Overview
Before improving a service or creating a new one, take time to understand how it works today. This helps you know:
- what works
- what does not work
- where users fall through the gaps
Learn more about researching your users and testing your service.
Most public services involve many people, systems and processes. Look at the full picture to plan better, avoid surprises and identify dependencies, including other teams, services, policies and technology.
Mapping your service helps you:
- understand the experience from the user’s perspective
- work across teams, policies, and channels
- identify pain points, gaps and opportunities
- build a shared understanding and clear direction
A shared view helps teams identify silos, duplication and inefficiencies.
Tools you can try
There are different tools you can try to help you explore your services:
- user journey maps show each step from the user’s point of view
- service blueprints add what happens behind the scenes
- empathy maps capture what users feel, think and do
- process maps to show internal workflows
- personas summarise different types of users and their needs
You don’t need to use all of them. Choose the tools that help your team build a shared understanding.

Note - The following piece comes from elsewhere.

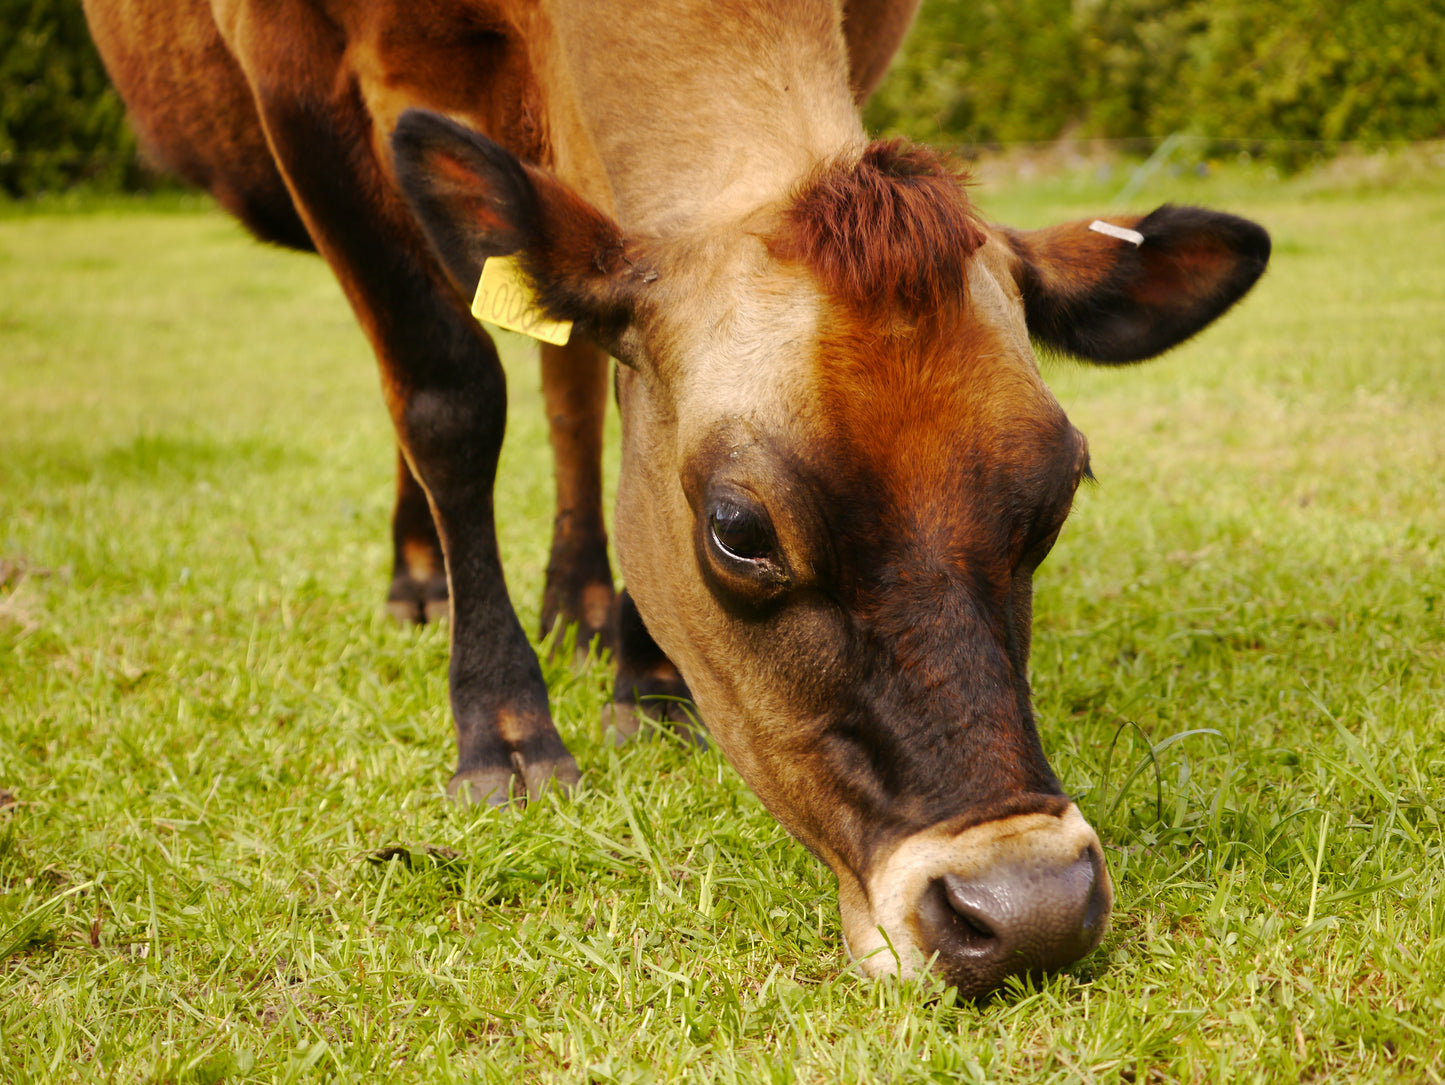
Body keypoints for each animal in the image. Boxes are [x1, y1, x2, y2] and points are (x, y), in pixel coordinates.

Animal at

Work across boundaries and languages
Most services are spread across teams or departments in organisations. Map what happens across:
- digital, phone, face-to-face and paper channels
- policy, delivery and operations
- different organisations and partners
- languages
This helps you design joined-up services that reflect how people actually experience them.
Embedding bilingualism in your work
Consider bilingualism at every stage. This may include:
- involving Welsh speakers, translators or language officers early
- co-designing and testing content with translators
- designing bilingual journeys and materials
- building bilingual design into timelines and resourcing
Embed bilingualism from the start across content, journeys, teams and tools to design bilingual user-centered services that work equally in both Welsh and English.
Make it collaborative
Mapping works best when it’s collaborative. It helps build a shared understanding and get people on the same page.
Identify who you need to involve in your work and design activities, including people from:
- frontline delivery
- policy or legal
- technology or data
Bring people together and sketch things out, online or in person. Keep it informal, playful and creative.